Article 2 (5) of the convention provided that special measures of control should be adopted in relation to drugs listed on Schedule IV which are necessary for having regard to the particularly dangerous properties of a drug so included.’

Irrespective of the wording of the convention, the drugs listed in the schedule were not made ‘illegal’ in the strict sense of the word, rather their cultivation, production and distribution were placed under strict control so that their use could be limited to medical, scientific and other legitimate purposes.
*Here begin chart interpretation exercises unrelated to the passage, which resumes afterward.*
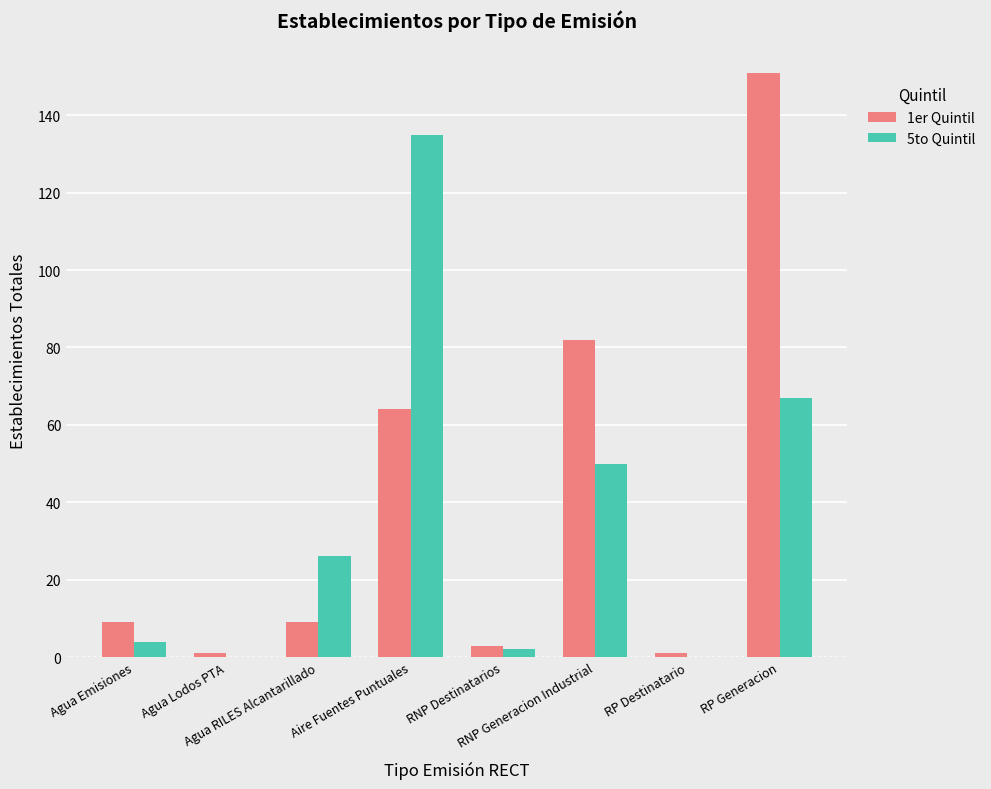

Reading left to right, list all the values displayed in this chart.

1er Quintil: 9	1	9	64	3	82	1	151
5to Quintil: 4	0	26	135	2	50	0	67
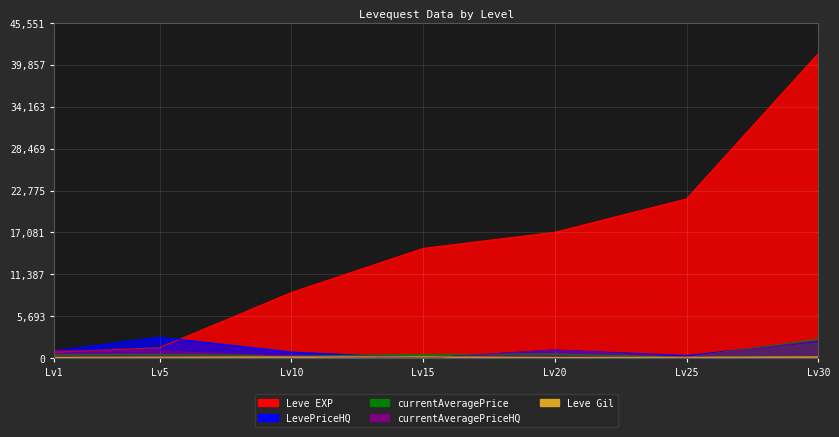

How many interior local valleys does the Leve Gil series have?

1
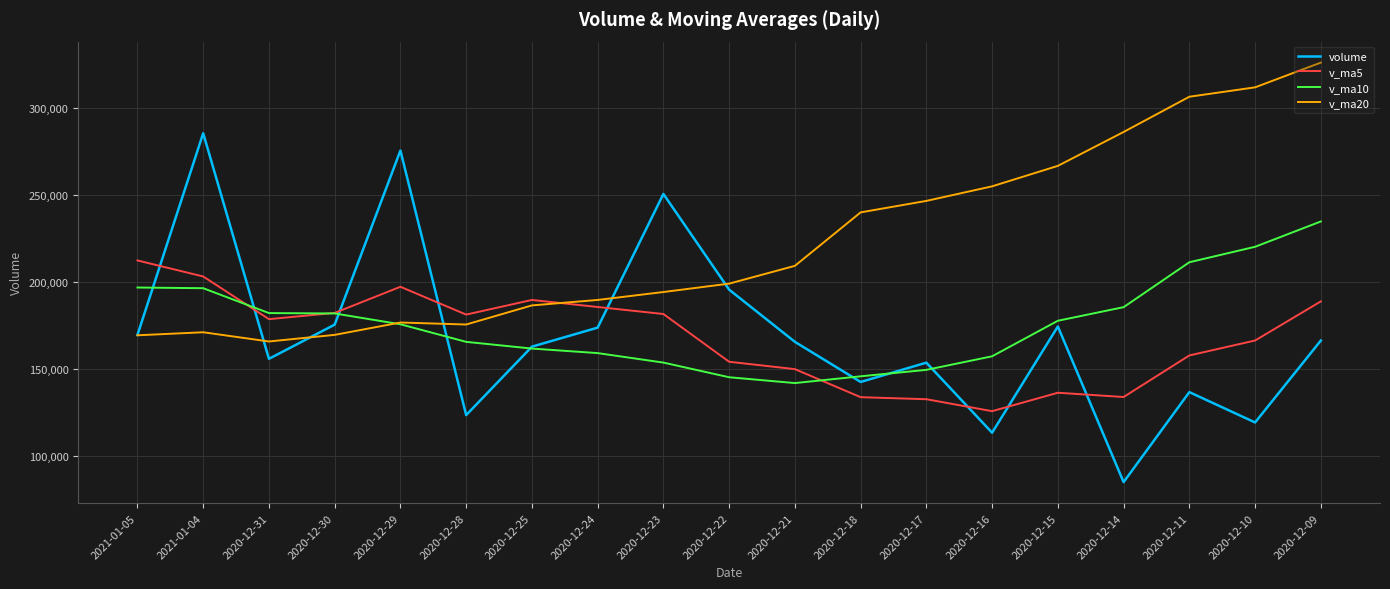

What is the greatest value displayed?

326245.8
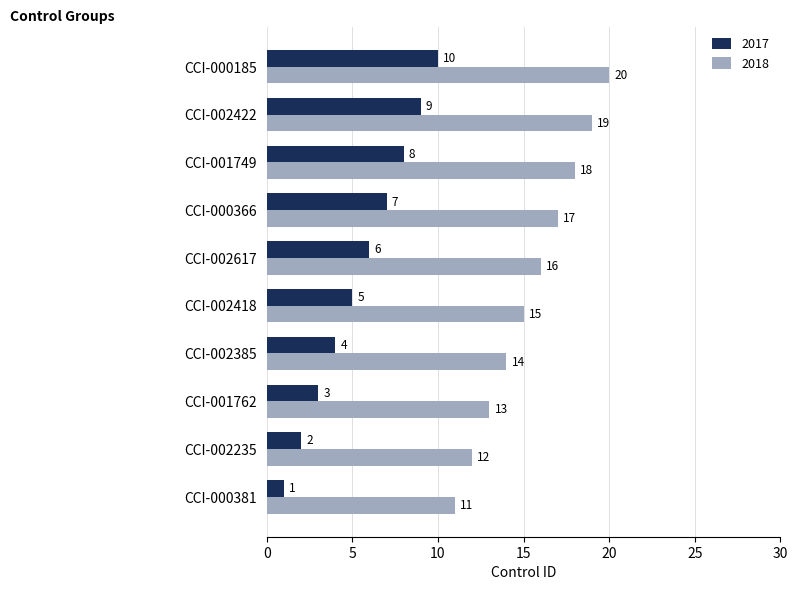

List the series in order of their peak value, highest first.

2018, 2017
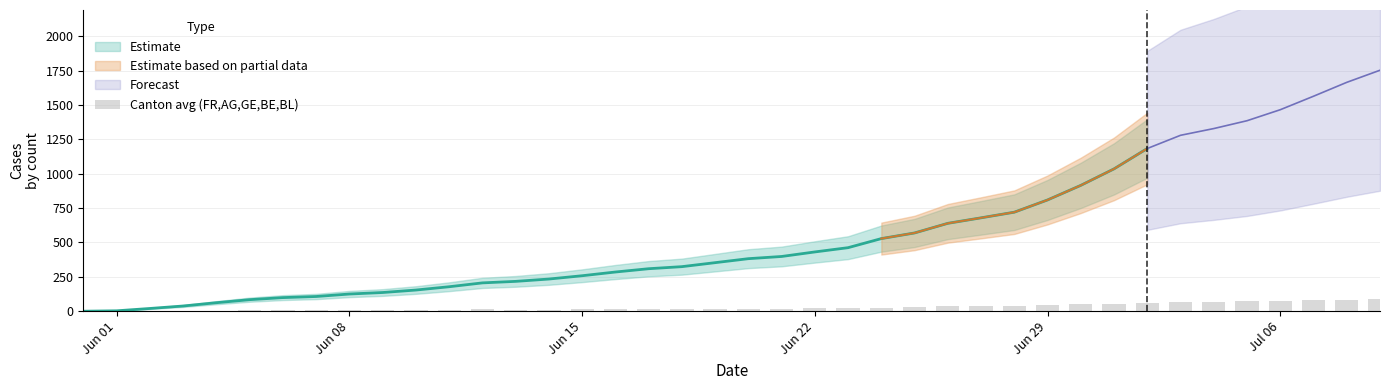

How many data points are less than 19?

20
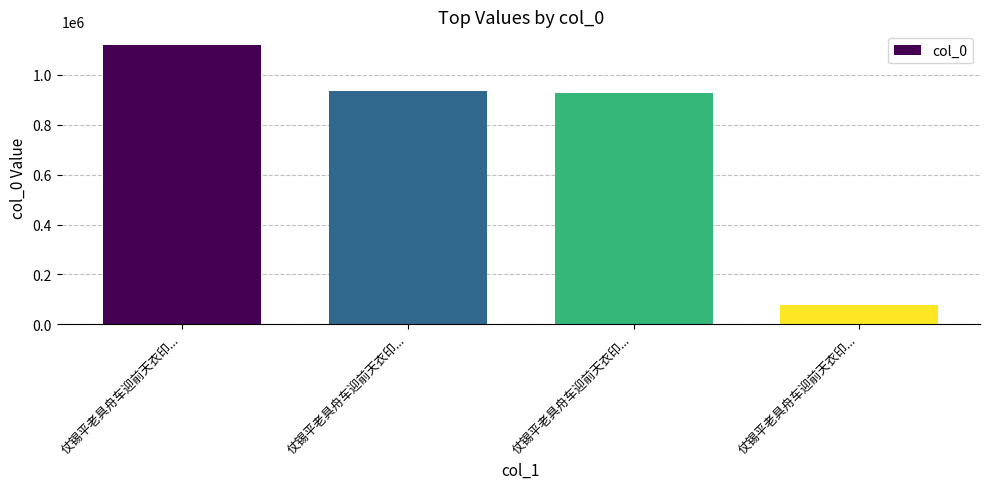

What is the sum of the values at 仗锡平老具舟车迎前天衣印... and 仗锡平老具舟车迎前天衣印...?

1007389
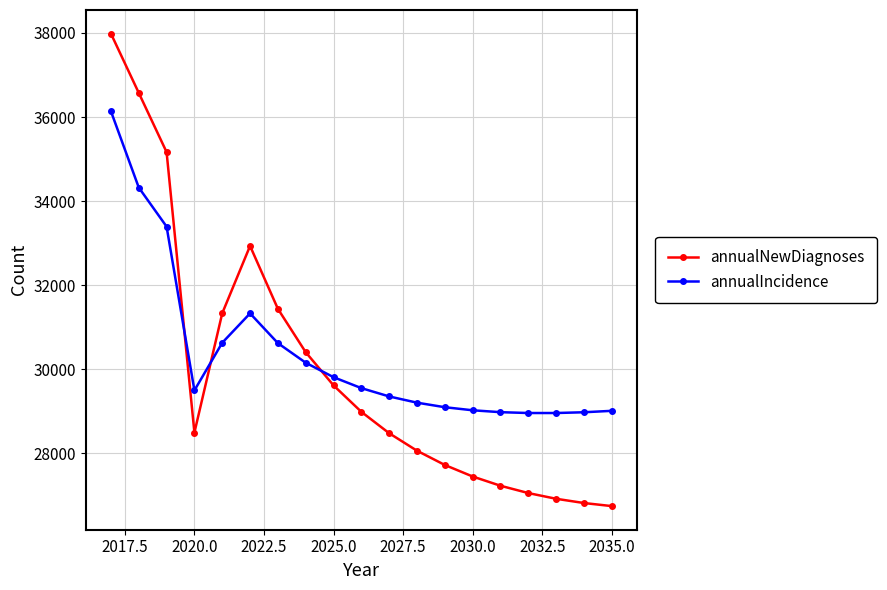

What is the smallest value displayed?

26747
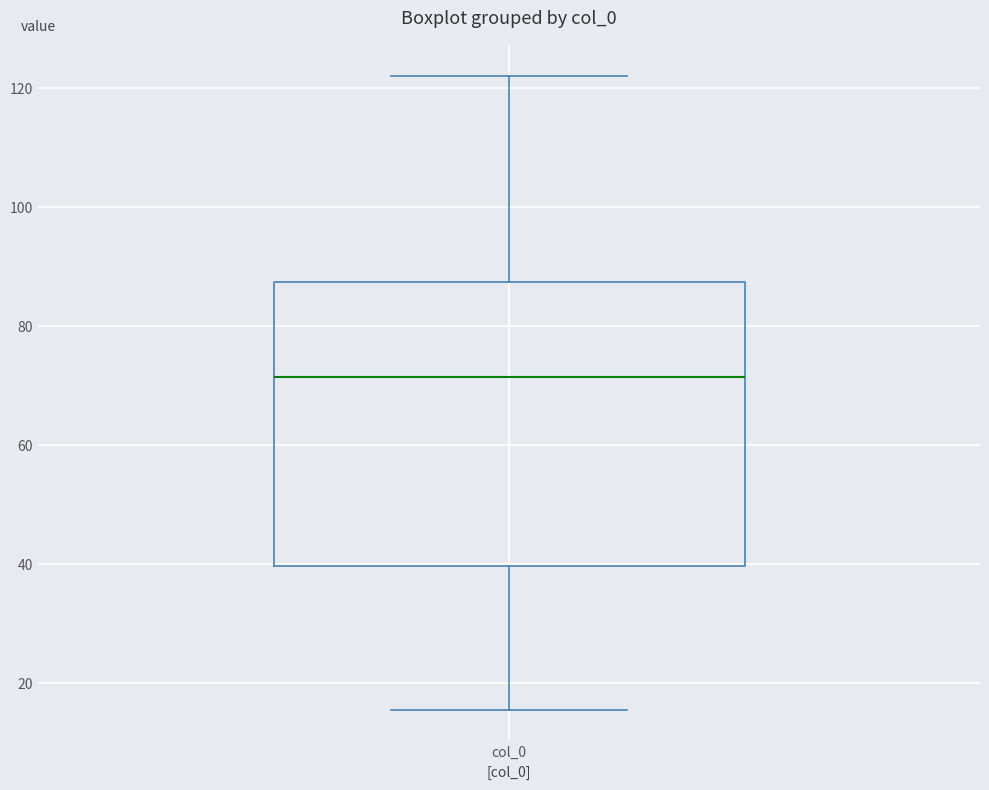

Read this box plot against the y-axis: the position of the median line, the range covered by the box, and the ends of both whiskers. The values are not printed on the chart, so give them approximately, as read against the axis.

median 72, box 40 to 88, whiskers 16 to 122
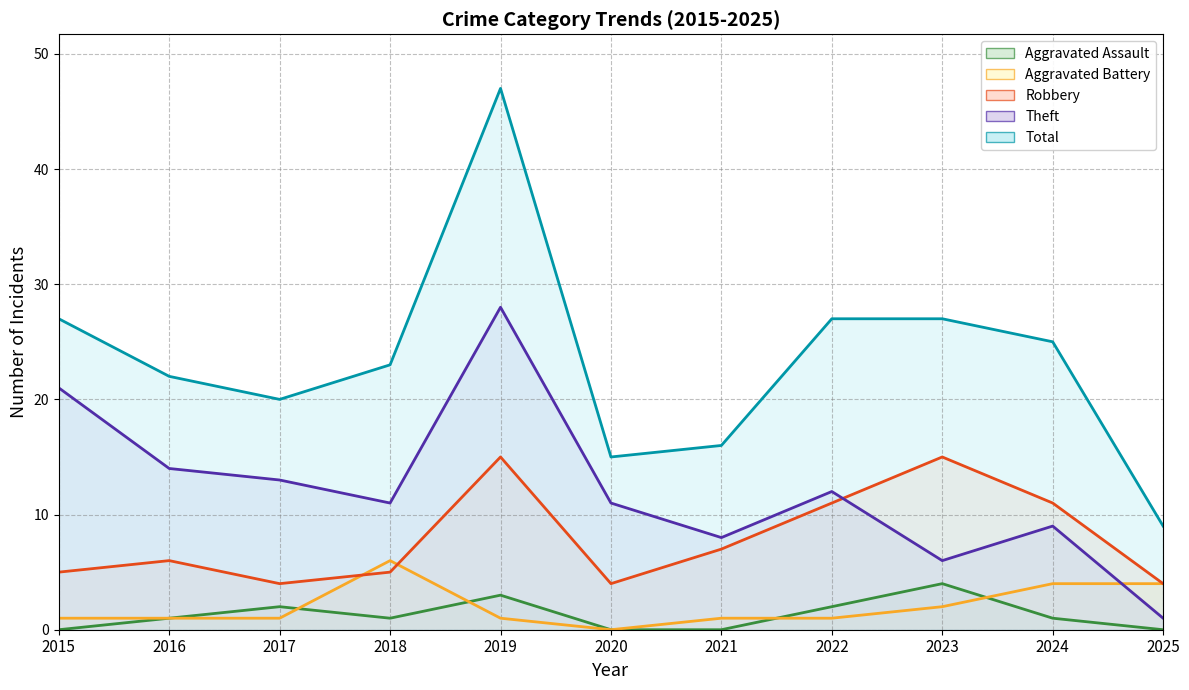

True or false: Aggravated Battery has a value of 4 at 2024.

True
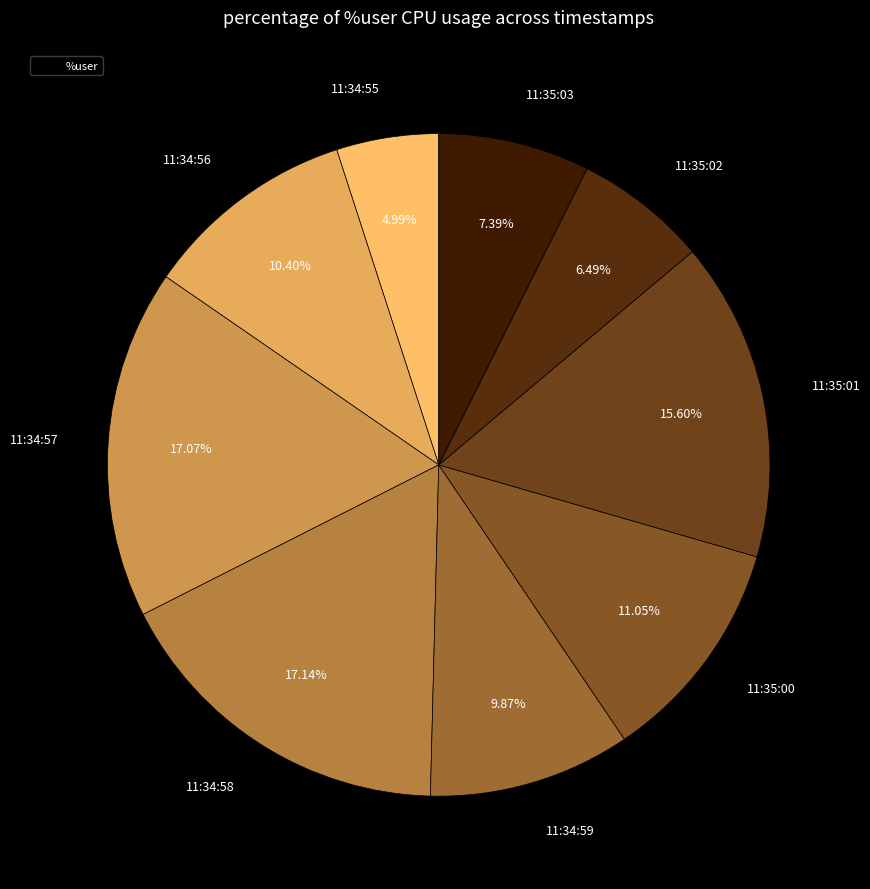

Count the number of slices in the pie.

9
Anslinger's assistant Henry Giordano (who was to succeed Anslinger as Commissioner in 1962) admitted during the plenary hearings that cannabis was merely habit-forming and not addiction-producing, but then went on to make the ludicrous claim that cannabis was 'very often a stepping-stone to heroin addiction.'

Notwithstanding Anlinger's aversion to cannabis, it should be said he was less hardline towards its use for medical reasons than delegates from Islamic countries such as Egypt and Iran. Perhaps the most interesting admission by Anslinger during the course of the plenary hearings was his acknowledgement of the following

'...a product derived from the cannabis plant was thought to have possibilities for the treatment of certain mental diseases.'

This admission coming late in the day from the architect of Reefer madness and The Gore Files demonstrates, less anyone's in doubt, the duplicitous manner in which cannabis was demonised under his tenure.

Anslinger reached the mandatory retirement age in 1962 and was replaced by Henry Giordano who served as commissioner until 1968 when the Bureau of Narcotics and Dangerous Drugs, the forerunner to the Drug Enforcement Agency was established.